Space Hose Space_20Hose
[MaxwellBuchanan, Mar 06 2019]

So, the vehicle is accelerated upwards by pushing downwards on the rubber tube via its wheels. But the downwards force is only on the rubber next to the wheels, since the force does not have time to propagate further down the tube to the ground. Therefore the vehicle is accelerated upwards through the equal and opposite reaction of only the part of the rubber tube in contact with the wheels. This implies that the tube is quite massive compared with the mass of the vehicle. Yet the vehicle's weight being accelerated upwards is largely composed of a payload of enough rubber tubes to stack end to end to reach geostationary orbit height. Therefore at any stage in the ascent, the rubber tube has to have a wall thickness proportional to and comparable to the total volume of rubber in the entire structure above that height. I think that is going to make for a rather conical structure and there might not be enough rubber in the universe to make the lowest few meters of the structure even if you started from the top of a high mountain.
-- pocmloc, Mar 05 2019


What's needed, shirley, is just a hugely long polythene tube that's gradually inflated with hydrogen.
-- MaxwellBuchanan, Mar 05 2019


[pocmloc] maybe gyros in each of the payloads could keep the tube in alignment, and this we don't need a mountain?

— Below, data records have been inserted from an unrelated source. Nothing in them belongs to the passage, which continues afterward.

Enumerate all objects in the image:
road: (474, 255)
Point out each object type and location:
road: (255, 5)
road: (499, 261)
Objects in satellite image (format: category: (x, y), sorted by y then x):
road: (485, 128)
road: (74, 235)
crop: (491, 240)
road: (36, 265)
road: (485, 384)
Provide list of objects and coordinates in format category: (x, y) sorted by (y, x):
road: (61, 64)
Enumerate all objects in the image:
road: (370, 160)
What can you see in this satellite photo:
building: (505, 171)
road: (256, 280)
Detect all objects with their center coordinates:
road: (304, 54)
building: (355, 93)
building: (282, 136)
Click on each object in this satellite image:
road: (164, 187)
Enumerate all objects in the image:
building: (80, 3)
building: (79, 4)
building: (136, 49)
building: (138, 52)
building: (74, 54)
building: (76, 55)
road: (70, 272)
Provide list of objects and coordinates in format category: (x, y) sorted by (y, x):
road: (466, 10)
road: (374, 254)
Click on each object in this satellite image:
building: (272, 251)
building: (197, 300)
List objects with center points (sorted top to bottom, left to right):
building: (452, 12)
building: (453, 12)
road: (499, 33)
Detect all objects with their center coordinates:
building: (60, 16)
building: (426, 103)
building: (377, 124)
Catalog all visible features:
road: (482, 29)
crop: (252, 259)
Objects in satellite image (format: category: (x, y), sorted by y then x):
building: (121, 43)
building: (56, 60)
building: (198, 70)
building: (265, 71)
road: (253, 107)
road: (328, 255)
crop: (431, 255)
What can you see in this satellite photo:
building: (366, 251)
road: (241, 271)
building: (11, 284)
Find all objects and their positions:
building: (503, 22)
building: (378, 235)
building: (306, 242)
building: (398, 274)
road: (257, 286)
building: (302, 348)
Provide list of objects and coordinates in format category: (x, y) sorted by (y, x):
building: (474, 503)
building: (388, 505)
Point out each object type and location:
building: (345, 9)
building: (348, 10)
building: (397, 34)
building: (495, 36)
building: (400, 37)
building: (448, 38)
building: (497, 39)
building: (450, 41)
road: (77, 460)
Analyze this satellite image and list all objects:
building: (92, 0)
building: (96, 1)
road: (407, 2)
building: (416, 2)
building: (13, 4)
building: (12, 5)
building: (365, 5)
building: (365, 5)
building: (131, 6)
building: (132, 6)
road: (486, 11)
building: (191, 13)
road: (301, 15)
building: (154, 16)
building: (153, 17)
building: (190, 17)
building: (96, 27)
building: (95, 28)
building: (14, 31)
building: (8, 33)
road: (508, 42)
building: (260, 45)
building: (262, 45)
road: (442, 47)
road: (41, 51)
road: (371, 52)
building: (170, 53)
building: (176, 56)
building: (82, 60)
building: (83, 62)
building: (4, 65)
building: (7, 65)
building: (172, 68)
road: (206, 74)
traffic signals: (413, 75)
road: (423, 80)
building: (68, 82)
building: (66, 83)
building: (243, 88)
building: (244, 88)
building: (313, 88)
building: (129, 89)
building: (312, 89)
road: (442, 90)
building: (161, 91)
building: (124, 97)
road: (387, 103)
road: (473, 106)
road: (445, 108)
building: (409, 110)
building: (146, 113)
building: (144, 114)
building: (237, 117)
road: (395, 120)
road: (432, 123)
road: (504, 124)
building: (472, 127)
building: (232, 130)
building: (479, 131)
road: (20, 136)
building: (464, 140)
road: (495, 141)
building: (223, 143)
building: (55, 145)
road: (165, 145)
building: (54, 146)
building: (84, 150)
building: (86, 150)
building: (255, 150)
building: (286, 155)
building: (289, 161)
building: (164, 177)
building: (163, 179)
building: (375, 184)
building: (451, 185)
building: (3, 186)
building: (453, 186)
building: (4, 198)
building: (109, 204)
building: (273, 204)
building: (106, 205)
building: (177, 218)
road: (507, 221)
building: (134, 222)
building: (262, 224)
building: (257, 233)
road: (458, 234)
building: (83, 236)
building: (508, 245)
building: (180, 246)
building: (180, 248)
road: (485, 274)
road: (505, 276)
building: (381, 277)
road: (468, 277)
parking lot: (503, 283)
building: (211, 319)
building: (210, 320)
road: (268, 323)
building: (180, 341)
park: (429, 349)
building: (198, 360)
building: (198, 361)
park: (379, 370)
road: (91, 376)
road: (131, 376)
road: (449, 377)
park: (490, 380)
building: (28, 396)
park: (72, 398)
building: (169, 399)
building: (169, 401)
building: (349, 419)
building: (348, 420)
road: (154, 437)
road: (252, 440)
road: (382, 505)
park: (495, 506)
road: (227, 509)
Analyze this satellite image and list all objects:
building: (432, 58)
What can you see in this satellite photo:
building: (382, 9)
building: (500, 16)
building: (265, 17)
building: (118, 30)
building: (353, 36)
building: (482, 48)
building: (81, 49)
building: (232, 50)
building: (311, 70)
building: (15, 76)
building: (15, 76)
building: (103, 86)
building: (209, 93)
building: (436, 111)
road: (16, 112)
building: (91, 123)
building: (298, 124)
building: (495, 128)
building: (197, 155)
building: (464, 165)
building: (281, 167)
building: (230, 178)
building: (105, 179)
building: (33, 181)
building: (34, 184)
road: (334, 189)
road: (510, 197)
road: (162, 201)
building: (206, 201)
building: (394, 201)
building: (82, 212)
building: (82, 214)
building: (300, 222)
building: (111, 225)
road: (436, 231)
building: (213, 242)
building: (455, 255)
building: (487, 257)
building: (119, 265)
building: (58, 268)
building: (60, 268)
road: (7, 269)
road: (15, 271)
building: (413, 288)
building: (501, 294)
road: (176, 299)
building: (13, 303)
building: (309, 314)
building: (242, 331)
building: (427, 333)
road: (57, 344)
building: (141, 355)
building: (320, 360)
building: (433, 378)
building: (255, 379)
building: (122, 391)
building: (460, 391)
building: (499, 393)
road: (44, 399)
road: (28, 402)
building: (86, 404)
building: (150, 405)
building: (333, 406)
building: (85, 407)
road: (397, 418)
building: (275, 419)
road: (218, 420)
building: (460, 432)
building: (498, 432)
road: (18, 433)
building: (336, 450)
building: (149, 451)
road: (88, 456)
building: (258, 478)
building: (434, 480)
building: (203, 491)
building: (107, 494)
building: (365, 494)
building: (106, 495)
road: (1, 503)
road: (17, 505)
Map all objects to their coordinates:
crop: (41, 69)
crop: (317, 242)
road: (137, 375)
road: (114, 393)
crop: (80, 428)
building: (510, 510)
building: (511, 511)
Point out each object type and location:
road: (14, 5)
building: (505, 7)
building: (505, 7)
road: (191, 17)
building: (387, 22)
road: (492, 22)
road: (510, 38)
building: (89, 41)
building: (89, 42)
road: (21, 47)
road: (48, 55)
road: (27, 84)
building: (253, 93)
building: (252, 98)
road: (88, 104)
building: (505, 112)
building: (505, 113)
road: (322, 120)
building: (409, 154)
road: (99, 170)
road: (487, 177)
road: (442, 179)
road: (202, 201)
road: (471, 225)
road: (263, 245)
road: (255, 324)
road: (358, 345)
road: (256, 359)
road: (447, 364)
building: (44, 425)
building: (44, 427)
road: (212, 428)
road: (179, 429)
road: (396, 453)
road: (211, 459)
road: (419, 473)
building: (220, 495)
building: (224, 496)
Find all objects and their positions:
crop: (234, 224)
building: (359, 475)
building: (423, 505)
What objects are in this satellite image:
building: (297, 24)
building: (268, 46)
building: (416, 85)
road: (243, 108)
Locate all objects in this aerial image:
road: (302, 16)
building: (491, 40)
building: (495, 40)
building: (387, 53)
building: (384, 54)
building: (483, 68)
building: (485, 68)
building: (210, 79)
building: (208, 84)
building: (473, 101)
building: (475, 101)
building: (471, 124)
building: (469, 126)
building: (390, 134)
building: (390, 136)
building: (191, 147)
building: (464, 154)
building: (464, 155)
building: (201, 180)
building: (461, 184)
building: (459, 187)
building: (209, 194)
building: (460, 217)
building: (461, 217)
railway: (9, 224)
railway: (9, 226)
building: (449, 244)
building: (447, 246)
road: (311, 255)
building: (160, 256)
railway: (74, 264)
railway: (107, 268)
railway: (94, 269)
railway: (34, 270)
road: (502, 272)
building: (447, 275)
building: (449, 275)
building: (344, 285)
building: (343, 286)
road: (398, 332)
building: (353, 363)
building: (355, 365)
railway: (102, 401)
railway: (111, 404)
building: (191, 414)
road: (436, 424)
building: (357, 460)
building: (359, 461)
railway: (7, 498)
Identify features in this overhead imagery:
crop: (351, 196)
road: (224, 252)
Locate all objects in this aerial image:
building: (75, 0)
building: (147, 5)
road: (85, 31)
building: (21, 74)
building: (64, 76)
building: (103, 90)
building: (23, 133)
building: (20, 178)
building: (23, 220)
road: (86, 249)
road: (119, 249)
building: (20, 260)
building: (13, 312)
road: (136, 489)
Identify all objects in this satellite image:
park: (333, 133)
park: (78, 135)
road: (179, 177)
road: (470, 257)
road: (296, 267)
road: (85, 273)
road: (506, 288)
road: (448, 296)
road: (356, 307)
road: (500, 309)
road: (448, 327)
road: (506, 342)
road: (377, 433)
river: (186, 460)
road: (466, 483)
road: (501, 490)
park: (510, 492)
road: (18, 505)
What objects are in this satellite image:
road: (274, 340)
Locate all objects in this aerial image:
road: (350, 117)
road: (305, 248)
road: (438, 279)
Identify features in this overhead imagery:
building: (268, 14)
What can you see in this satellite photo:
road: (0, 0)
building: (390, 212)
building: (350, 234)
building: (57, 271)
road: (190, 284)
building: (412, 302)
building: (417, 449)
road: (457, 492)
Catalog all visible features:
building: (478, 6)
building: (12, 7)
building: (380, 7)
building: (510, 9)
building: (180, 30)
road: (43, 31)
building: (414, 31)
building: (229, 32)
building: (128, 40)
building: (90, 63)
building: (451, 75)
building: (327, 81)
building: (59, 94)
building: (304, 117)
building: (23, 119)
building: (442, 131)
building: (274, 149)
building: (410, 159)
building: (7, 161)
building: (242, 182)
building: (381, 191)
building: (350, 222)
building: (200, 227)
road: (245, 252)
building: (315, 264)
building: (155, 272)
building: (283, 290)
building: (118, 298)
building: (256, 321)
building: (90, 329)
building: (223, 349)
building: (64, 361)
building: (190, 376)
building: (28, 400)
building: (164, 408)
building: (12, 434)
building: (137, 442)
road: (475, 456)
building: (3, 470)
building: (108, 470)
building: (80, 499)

// What's needed, shirley, is just a hugely long polythene tube that's gradually inflated with hydrogen. //

[Max], that's genius! Reminds me the snake robots. [see link]
-- Mindey, Mar 06 2019


//that's genius!// To give credit where it's due, I think I thought of it because of the Space Hose <link>.
-- MaxwellBuchanan, Mar 06 2019


Ah, gyros! You should have mentioned them before. If you include gyros it will work for sure.
-- pocmloc, Mar 06 2019


?, rubber bullet stunned
-- wjt, Mar 08 2019


Not an idea for a giant rubber band slingshot to launch things into space then?
-- Skewed, Mar 08 2019


Confused. So if a 343m vertically standing stick is being measured on a scale, pressing weight on the top will take 1 second to register a change on the scale? Seems wrong. Shock waves travel faster than sound.
-- wjt, Mar 10 2019


Probably faster, because the speed of sound is higher in a lot of solids than it is in air.
-- notexactly, Mar 10 2019


It would be exponential as well because the weight is increasing therefore the stress density is higher on the lowest components.
-- wjt, Mar 10 2019


This idea is beautifully half-baked. I don't think it would work at all, but it's still beautifully half-baked.

I like the visual of all the shock waves travelling down the elevator, so that once the payload has reached the top, the combined weight of several miles of rubber tower smashes into the ground and explodes.